Questions from Tim Sands, Executive Editor for the BMC Series.
More about the organiser(s)
Gustavo Stolovitzky leads the Functional Genomics and Systems Biology Group at the IBM Thomas J Watson Research Center, USA, and is also Director and co-Founder of the DREAM Initiative. He received his PhD in mechanical engineering from Yale University, USA, and later joined IBM Research. Stolovitzky is an elected fellow of American Association for the Advancement of Science and the American Physical Society. He is also an Adjunct Professor in the Department of Biomedical Informatics at Columbia University, USA. His research interests are in the field of high-throughput biological data analysis, reverse engineering biological circuits, the mathematical modelling of biological processes and new generation technologies for DNA sequencing.
Pablo Meyer Rojas is an organiser of the DREAM project at the IBM Thomas J Watson Research Center, USA, and is also an affiliate member of Sage Bionetworks.
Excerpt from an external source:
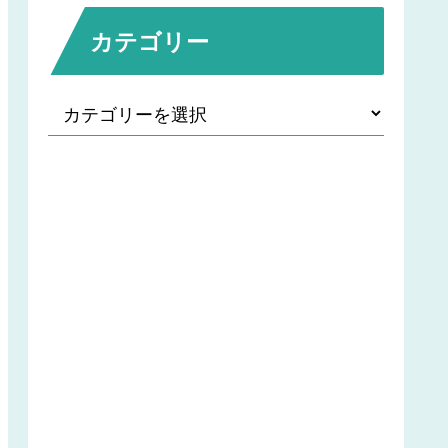
カテゴリー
He obtained his PhD in biology from Rockefeller University, USA, where he utilised live imaging to probe protein interactions of the Drosophila circadian clock. Rojas went on to pursue his postdoctoral career at Columbia University, USA, where he investigated metabolism in Bacillus subtillis. His current research straddles the intersection between modelling, data analysis and the wet lab, with a particular emphasis on enzyme distribution in the cell and the link to metabolism and cancer.
Julio Saez Rodriguez is a group leader at the EMBL European Bioinformatics Institute, UK, a senior fellow at Wolfson College at the University of Cambridge, UK, an organiser of the DREAM project, as well as an affiliate member of Sage Bionetworks. He obtained his PhD at the University of Magdeburg, Germany, and undertook a postdoctoral fellowship at Harvard Medical School, USA. His research focuses on developing and applying computational methods to acquire a functional understanding of signalling networks and their deregulation in disease, with a view to applying these findings in the development of novel therapeutics.